Source document ::
[Start of Attachment]

E-BUGS-107 - Transcription profiling by array of Mycobacterium tuberculosis to analyse the regulatory role of the HigA antitoxin
Released on 16 July 2010, last updated on 1 May 2014
Bacterial chromosomally encoded type II toxin-antitoxin (TA) loci may be involved in survival upon exposure to stress and have been linked to persistence and dormancy. Therefore, understanding the role of the numerous predicted TA loci within the human pathogen Mycobacterium tuberculosis has become a topic of great interest. Antitoxin proteins are known to autoregulate TA expression under normal growth conditions, but it is unknown whether they have a more global role in transcriptional regulation. This study focuses on analysing the regulatory role of the M. tuberculosis HigA antitoxin. We firstly show that the M. tuberculosis higBA locus is functional within its native organism, as higB, higA and Rv1957 were successfully deleted from the genome together, while deletion of higA alone was not possible. The effects of higB-Rv1957 deletion on M. tuberculosis global gene expression were investigated, and a number of potential HigA regulated genes were identified. Transcriptional fusion and protein-DNA binding assays were utilised to confirm the direct role of HigA in Rv1954A-Rv1957 repression, and the M. tuberculosis HigA DNA-binding motif was defined as ATATAGG(N6)CCTATAT. As HigA failed to bind to the next most closely related motif within the M. tuberculosis genome, HigA may not directly regulate any other genes in addition to its own operon. Data is also available from http://bugs.sgul.ac.uk/E-BUGS-107
transcription profiling by array, genetic modification, reference
Analyzing the Regulatory Role of the HigA Antitoxin within Mycobacterium tuberculosis. Fivian-Hughes, Amanda S.; Davis, Elaine O.

[End of Attachment]

Activity :: List each gene named individually in the study description above, counting each once.

Data shown ::
[Start of Attachment]

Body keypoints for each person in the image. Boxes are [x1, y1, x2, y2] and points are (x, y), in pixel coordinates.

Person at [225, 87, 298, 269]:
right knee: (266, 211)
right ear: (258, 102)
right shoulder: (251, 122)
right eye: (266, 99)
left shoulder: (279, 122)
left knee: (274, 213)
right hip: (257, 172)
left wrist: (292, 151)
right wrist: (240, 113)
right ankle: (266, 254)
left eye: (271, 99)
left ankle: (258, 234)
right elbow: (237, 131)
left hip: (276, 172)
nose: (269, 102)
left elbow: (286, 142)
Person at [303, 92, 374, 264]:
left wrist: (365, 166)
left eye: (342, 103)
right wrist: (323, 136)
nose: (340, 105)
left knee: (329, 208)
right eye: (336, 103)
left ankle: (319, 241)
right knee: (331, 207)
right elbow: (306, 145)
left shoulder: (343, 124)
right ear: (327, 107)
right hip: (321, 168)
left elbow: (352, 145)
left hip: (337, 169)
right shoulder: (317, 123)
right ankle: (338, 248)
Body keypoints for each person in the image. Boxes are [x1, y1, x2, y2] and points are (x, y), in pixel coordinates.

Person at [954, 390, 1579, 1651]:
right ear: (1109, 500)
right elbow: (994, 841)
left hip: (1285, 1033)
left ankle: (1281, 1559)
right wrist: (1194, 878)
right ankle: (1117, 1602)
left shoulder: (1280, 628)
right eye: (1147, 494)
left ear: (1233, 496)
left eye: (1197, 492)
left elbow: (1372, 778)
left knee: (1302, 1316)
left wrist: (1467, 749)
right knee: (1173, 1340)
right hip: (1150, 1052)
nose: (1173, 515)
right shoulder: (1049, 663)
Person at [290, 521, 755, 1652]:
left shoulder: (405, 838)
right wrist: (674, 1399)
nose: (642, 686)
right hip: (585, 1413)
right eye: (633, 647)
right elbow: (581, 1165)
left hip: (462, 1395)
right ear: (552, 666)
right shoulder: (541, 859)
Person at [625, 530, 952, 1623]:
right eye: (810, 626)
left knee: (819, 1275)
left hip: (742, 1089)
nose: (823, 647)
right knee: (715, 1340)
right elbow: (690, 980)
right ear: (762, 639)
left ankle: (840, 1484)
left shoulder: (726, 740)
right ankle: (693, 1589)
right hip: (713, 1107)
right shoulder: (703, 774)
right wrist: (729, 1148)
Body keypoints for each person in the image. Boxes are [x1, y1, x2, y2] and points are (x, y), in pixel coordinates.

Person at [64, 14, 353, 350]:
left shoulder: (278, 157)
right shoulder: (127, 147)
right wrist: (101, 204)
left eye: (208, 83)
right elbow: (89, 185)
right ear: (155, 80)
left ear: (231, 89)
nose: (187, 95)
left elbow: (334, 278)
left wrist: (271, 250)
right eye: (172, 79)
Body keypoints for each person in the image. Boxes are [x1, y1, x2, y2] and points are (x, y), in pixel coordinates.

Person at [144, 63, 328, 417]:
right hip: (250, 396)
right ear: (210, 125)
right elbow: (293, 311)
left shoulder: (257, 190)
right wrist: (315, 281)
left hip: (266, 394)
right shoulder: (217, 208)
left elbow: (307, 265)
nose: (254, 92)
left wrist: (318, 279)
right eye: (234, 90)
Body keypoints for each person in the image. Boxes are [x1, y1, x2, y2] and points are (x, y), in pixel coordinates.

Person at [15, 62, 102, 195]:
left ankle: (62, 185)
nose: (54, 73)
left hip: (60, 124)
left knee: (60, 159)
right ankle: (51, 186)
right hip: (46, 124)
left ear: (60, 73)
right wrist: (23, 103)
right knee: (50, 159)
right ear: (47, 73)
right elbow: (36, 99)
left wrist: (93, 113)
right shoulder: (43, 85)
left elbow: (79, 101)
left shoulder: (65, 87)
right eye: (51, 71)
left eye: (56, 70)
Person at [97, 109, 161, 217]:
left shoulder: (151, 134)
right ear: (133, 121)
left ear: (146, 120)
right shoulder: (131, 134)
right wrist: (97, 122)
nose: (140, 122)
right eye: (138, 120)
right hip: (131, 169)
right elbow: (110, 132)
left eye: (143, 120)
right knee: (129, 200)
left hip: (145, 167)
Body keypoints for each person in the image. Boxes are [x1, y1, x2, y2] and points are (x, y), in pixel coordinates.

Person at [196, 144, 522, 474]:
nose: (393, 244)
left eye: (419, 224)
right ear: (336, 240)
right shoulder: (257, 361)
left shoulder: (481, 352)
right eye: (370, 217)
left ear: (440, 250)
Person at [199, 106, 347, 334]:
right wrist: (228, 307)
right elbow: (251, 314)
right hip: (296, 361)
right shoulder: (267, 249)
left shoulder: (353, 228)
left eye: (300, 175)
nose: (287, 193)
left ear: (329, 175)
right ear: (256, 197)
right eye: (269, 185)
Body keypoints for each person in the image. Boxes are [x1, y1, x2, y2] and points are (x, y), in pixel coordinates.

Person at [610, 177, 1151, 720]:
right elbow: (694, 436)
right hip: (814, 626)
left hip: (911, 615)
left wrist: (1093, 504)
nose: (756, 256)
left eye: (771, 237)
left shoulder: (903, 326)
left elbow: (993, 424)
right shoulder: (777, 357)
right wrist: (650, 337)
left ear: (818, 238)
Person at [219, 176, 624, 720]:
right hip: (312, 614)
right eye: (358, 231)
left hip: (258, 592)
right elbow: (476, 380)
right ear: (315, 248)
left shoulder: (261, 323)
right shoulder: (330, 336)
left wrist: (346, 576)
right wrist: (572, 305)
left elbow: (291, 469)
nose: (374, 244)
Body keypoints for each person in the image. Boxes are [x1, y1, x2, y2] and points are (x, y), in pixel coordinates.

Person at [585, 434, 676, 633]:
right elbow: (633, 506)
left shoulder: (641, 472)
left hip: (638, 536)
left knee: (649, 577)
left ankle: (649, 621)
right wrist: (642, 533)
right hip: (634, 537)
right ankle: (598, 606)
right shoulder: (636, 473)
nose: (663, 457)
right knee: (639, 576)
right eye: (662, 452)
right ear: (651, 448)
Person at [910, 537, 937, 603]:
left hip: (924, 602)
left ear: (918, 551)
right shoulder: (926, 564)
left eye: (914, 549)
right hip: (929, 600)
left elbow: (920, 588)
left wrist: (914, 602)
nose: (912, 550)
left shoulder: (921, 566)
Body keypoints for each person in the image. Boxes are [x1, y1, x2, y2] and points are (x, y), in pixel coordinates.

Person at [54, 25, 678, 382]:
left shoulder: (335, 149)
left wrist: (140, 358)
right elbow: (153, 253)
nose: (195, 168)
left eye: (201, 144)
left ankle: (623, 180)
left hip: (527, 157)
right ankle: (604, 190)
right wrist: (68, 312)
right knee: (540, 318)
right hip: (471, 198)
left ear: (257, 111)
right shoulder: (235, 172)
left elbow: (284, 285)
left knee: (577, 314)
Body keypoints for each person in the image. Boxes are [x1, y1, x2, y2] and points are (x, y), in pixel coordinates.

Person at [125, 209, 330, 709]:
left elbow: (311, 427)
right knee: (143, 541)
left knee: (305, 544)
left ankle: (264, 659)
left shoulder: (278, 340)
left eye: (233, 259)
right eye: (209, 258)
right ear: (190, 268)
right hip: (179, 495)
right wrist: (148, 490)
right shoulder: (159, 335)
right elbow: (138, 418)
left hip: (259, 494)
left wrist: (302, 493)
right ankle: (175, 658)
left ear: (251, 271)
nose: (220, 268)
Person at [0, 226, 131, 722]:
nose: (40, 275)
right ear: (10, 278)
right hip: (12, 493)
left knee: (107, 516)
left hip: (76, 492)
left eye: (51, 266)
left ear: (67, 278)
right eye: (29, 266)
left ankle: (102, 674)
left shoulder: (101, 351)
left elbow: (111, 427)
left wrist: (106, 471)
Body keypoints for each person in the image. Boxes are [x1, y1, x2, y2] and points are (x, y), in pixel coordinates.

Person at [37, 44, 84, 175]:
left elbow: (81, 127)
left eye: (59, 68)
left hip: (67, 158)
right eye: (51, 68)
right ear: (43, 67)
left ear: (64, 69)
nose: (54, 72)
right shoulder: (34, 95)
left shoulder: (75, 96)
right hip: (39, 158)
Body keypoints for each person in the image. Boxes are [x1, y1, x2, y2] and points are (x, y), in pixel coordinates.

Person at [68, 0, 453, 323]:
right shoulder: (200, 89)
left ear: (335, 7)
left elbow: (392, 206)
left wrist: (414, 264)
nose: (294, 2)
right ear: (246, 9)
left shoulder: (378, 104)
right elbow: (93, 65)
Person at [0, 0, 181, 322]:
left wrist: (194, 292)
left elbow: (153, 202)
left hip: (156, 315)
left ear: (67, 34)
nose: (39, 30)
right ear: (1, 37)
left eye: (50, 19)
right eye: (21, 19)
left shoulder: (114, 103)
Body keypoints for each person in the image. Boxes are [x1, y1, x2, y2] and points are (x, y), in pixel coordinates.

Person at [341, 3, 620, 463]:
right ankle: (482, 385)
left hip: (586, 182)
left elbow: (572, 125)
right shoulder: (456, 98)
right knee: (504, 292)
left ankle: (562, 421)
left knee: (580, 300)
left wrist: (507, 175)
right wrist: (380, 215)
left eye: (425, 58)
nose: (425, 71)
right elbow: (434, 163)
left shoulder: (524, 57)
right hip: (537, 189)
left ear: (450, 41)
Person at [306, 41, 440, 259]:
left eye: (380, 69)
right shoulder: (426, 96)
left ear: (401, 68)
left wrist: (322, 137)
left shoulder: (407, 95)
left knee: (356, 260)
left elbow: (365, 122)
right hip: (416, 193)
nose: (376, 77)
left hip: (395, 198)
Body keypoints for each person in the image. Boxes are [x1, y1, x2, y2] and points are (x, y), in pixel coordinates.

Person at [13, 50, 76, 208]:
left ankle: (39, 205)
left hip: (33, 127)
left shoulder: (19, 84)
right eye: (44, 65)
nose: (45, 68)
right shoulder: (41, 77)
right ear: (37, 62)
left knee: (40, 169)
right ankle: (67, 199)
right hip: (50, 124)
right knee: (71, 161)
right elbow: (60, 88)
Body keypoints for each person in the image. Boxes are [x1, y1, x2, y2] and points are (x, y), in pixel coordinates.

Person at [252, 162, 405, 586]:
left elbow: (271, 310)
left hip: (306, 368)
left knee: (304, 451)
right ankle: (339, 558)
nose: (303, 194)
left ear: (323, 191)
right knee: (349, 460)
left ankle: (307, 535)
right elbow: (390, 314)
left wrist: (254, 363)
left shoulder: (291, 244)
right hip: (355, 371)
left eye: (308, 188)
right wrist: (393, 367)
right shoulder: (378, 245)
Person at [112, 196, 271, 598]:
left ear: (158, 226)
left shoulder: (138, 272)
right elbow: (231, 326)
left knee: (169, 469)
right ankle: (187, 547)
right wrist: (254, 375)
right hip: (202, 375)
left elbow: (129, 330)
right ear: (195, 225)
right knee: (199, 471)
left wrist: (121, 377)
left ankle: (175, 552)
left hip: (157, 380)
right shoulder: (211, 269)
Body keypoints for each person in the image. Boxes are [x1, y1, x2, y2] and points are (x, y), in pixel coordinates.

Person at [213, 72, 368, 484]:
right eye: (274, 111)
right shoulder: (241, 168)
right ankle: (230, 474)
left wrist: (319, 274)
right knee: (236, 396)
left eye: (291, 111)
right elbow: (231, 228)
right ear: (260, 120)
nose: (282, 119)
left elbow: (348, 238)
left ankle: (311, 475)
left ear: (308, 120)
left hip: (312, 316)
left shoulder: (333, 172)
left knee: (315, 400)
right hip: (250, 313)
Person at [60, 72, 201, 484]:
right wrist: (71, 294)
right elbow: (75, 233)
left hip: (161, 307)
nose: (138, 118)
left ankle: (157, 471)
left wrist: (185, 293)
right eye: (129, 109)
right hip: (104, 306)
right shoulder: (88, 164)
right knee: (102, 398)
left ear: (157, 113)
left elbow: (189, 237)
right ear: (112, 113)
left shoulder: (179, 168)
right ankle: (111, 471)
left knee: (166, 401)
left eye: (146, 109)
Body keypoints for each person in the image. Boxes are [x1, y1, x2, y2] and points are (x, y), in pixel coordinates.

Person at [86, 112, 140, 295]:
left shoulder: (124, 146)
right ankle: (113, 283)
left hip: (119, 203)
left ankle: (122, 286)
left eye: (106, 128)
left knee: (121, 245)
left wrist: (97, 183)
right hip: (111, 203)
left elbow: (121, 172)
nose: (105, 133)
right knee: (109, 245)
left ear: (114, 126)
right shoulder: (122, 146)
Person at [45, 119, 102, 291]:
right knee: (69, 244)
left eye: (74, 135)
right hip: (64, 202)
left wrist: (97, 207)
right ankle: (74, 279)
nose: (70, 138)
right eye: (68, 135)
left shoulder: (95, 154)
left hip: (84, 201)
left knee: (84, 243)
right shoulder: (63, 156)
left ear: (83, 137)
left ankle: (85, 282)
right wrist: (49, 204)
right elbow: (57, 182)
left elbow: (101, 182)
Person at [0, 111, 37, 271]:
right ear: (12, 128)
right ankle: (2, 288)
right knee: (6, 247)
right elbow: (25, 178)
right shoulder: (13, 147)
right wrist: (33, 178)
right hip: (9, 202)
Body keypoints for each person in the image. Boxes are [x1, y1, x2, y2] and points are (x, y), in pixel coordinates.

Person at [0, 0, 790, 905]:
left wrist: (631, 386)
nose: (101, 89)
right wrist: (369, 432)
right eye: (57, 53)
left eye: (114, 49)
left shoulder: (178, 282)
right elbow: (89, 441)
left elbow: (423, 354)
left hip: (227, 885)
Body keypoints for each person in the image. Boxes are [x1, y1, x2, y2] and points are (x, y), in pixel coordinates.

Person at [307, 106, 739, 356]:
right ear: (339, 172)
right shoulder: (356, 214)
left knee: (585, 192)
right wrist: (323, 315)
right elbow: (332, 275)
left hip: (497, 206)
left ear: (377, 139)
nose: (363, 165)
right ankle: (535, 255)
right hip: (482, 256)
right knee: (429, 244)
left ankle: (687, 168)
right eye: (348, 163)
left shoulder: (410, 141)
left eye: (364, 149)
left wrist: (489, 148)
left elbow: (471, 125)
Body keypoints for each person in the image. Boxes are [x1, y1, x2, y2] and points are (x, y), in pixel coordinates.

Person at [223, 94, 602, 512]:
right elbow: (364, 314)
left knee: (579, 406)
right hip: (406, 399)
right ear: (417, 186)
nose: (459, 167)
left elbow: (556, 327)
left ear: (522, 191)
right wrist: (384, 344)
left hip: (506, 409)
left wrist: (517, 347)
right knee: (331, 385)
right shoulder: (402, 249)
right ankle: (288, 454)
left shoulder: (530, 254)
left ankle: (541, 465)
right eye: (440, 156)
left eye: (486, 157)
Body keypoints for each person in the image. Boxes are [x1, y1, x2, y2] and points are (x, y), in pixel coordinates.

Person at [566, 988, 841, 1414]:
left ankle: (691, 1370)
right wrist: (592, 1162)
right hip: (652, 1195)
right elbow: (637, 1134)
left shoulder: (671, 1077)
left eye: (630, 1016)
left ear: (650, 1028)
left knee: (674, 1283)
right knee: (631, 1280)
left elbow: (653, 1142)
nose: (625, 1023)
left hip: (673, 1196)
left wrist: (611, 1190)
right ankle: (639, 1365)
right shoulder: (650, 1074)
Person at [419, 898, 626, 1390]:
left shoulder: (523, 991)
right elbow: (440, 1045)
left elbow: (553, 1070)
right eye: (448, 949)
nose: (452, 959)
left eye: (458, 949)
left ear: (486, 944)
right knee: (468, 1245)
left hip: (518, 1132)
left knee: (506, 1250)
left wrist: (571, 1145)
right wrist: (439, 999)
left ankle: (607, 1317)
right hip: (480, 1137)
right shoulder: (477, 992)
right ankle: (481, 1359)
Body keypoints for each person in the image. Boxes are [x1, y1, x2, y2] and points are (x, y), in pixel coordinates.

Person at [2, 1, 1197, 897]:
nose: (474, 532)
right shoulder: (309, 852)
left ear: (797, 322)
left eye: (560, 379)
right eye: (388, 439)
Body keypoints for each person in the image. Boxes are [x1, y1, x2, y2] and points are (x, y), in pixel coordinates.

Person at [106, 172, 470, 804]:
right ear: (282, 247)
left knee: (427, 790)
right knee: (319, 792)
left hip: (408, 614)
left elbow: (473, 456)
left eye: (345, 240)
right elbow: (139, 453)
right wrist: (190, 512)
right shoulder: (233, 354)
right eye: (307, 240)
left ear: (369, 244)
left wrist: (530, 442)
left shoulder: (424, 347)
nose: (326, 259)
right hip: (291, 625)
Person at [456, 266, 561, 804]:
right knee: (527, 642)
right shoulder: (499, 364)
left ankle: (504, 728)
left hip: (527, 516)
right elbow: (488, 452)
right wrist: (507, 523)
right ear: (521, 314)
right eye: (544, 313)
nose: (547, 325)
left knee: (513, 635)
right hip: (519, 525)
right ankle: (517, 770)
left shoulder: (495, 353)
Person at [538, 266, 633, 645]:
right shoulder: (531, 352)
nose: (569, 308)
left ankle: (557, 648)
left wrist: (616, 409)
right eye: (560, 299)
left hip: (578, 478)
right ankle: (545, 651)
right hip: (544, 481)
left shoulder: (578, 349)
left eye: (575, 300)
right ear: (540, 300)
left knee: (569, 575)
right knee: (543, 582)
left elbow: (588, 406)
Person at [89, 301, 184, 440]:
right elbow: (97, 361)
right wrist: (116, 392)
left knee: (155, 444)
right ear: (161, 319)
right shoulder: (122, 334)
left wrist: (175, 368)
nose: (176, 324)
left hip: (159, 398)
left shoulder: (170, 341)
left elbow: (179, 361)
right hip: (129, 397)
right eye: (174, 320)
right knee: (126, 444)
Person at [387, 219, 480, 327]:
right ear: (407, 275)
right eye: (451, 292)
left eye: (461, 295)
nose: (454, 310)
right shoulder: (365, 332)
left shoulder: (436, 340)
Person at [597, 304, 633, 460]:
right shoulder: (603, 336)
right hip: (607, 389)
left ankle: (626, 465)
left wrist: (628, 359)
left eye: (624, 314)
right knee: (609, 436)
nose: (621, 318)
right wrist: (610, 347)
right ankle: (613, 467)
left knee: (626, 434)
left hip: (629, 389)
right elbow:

[End of Attachment]

Answer for the task :: higB, higA, Rv1957, Rv1954A